= Aim of the exercise =
Working line by line, output the entries below exactly as they appear.

*** Opening Data section ***

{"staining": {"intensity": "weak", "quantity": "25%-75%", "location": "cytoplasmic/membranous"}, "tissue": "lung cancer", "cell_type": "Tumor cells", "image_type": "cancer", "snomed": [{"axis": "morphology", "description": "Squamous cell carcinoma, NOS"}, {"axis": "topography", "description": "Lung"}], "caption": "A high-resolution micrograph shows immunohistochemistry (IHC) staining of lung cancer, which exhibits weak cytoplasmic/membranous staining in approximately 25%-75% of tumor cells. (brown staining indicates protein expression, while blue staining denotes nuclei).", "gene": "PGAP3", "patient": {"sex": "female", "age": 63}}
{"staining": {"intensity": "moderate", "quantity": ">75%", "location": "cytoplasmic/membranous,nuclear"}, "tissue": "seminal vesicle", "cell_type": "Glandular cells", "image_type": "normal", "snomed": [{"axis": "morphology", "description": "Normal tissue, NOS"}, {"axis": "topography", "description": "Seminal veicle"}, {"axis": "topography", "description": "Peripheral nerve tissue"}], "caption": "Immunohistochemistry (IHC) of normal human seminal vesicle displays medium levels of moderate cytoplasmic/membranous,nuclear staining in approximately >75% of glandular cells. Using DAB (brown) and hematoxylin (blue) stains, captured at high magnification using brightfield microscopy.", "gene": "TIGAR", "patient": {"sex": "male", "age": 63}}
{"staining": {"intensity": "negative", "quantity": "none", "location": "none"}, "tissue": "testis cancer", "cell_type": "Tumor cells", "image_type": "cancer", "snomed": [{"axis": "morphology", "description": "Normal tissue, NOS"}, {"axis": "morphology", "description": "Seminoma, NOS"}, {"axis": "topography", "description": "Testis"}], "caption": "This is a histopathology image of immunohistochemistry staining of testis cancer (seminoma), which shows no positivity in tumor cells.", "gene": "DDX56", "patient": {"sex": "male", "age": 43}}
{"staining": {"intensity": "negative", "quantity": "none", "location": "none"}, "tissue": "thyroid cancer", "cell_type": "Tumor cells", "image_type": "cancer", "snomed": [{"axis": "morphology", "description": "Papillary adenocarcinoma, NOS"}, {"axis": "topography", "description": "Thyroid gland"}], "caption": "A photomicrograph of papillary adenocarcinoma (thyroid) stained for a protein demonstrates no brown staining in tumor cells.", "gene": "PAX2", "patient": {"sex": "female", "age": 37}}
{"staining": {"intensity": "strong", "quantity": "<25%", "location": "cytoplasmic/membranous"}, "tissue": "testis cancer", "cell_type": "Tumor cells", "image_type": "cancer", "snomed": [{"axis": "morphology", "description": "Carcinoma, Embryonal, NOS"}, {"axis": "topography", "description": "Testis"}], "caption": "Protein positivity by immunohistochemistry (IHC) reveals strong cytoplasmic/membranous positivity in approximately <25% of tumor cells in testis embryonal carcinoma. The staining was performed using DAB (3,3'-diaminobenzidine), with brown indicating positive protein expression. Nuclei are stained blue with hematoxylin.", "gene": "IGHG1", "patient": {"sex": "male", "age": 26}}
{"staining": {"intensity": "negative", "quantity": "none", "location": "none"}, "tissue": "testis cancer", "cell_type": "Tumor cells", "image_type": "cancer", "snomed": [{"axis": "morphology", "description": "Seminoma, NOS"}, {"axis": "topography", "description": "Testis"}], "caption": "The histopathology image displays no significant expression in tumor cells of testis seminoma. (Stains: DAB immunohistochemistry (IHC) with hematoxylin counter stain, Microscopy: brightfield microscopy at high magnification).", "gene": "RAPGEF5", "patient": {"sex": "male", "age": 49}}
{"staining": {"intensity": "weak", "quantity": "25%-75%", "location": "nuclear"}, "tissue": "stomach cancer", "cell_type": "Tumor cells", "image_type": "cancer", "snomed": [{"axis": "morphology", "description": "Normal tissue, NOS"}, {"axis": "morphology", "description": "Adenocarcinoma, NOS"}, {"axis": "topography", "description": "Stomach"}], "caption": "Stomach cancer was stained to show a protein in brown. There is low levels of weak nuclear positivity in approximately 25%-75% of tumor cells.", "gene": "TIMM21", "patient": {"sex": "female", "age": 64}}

*** Closing Data section ***

= Answer to this task =
{"staining": {"intensity": "weak", "quantity": "25%-75%", "location": "cytoplasmic/membranous"}, "tissue": "lung cancer", "cell_type": "Tumor cells", "image_type": "cancer", "snomed": [{"axis": "morphology", "description": "Squamous cell carcinoma, NOS"}, {"axis": "topography", "description": "Lung"}], "caption": "A high-resolution micrograph shows immunohistochemistry (IHC) staining of lung cancer, which exhibits weak cytoplasmic/membranous staining in approximately 25%-75% of tumor cells. (brown staining indicates protein expression, while blue staining denotes nuclei).", "gene": "PGAP3", "patient": {"sex": "female", "age": 63}}
{"staining": {"intensity": "moderate", "quantity": ">75%", "location": "cytoplasmic/membranous,nuclear"}, "tissue": "seminal vesicle", "cell_type": "Glandular cells", "image_type": "normal", "snomed": [{"axis": "morphology", "description": "Normal tissue, NOS"}, {"axis": "topography", "description": "Seminal veicle"}, {"axis": "topography", "description": "Peripheral nerve tissue"}], "caption": "Immunohistochemistry (IHC) of normal human seminal vesicle displays medium levels of moderate cytoplasmic/membranous,nuclear staining in approximately >75% of glandular cells. Using DAB (brown) and hematoxylin (blue) stains, captured at high magnification using brightfield microscopy.", "gene": "TIGAR", "patient": {"sex": "male", "age": 63}}
{"staining": {"intensity": "negative", "quantity": "none", "location": "none"}, "tissue": "testis cancer", "cell_type": "Tumor cells", "image_type": "cancer", "snomed": [{"axis": "morphology", "description": "Normal tissue, NOS"}, {"axis": "morphology", "description": "Seminoma, NOS"}, {"axis": "topography", "description": "Testis"}], "caption": "This is a histopathology image of immunohistochemistry staining of testis cancer (seminoma), which shows no positivity in tumor cells.", "gene": "DDX56", "patient": {"sex": "male", "age": 43}}
{"staining": {"intensity": "negative", "quantity": "none", "location": "none"}, "tissue": "thyroid cancer", "cell_type": "Tumor cells", "image_type": "cancer", "snomed": [{"axis": "morphology", "description": "Papillary adenocarcinoma, NOS"}, {"axis": "topography", "description": "Thyroid gland"}], "caption": "A photomicrograph of papillary adenocarcinoma (thyroid) stained for a protein demonstrates no brown staining in tumor cells.", "gene": "PAX2", "patient": {"sex": "female", "age": 37}}
{"staining": {"intensity": "strong", "quantity": "<25%", "location": "cytoplasmic/membranous"}, "tissue": "testis cancer", "cell_type": "Tumor cells", "image_type": "cancer", "snomed": [{"axis": "morphology", "description": "Carcinoma, Embryonal, NOS"}, {"axis": "topography", "description": "Testis"}], "caption": "Protein positivity by immunohistochemistry (IHC) reveals strong cytoplasmic/membranous positivity in approximately <25% of tumor cells in testis embryonal carcinoma. The staining was performed using DAB (3,3'-diaminobenzidine), with brown indicating positive protein expression. Nuclei are stained blue with hematoxylin.", "gene": "IGHG1", "patient": {"sex": "male", "age": 26}}
{"staining": {"intensity": "negative", "quantity": "none", "location": "none"}, "tissue": "testis cancer", "cell_type": "Tumor cells", "image_type": "cancer", "snomed": [{"axis": "morphology", "description": "Seminoma, NOS"}, {"axis": "topography", "description": "Testis"}], "caption": "The histopathology image displays no significant expression in tumor cells of testis seminoma. (Stains: DAB immunohistochemistry (IHC) with hematoxylin counter stain, Microscopy: brightfield microscopy at high magnification).", "gene": "RAPGEF5", "patient": {"sex": "male", "age": 49}}
{"staining": {"intensity": "weak", "quantity": "25%-75%", "location": "nuclear"}, "tissue": "stomach cancer", "cell_type": "Tumor cells", "image_type": "cancer", "snomed": [{"axis": "morphology", "description": "Normal tissue, NOS"}, {"axis": "morphology", "description": "Adenocarcinoma, NOS"}, {"axis": "topography", "description": "Stomach"}], "caption": "Stomach cancer was stained to show a protein in brown. There is low levels of weak nuclear positivity in approximately 25%-75% of tumor cells.", "gene": "TIMM21", "patient": {"sex": "female", "age": 64}}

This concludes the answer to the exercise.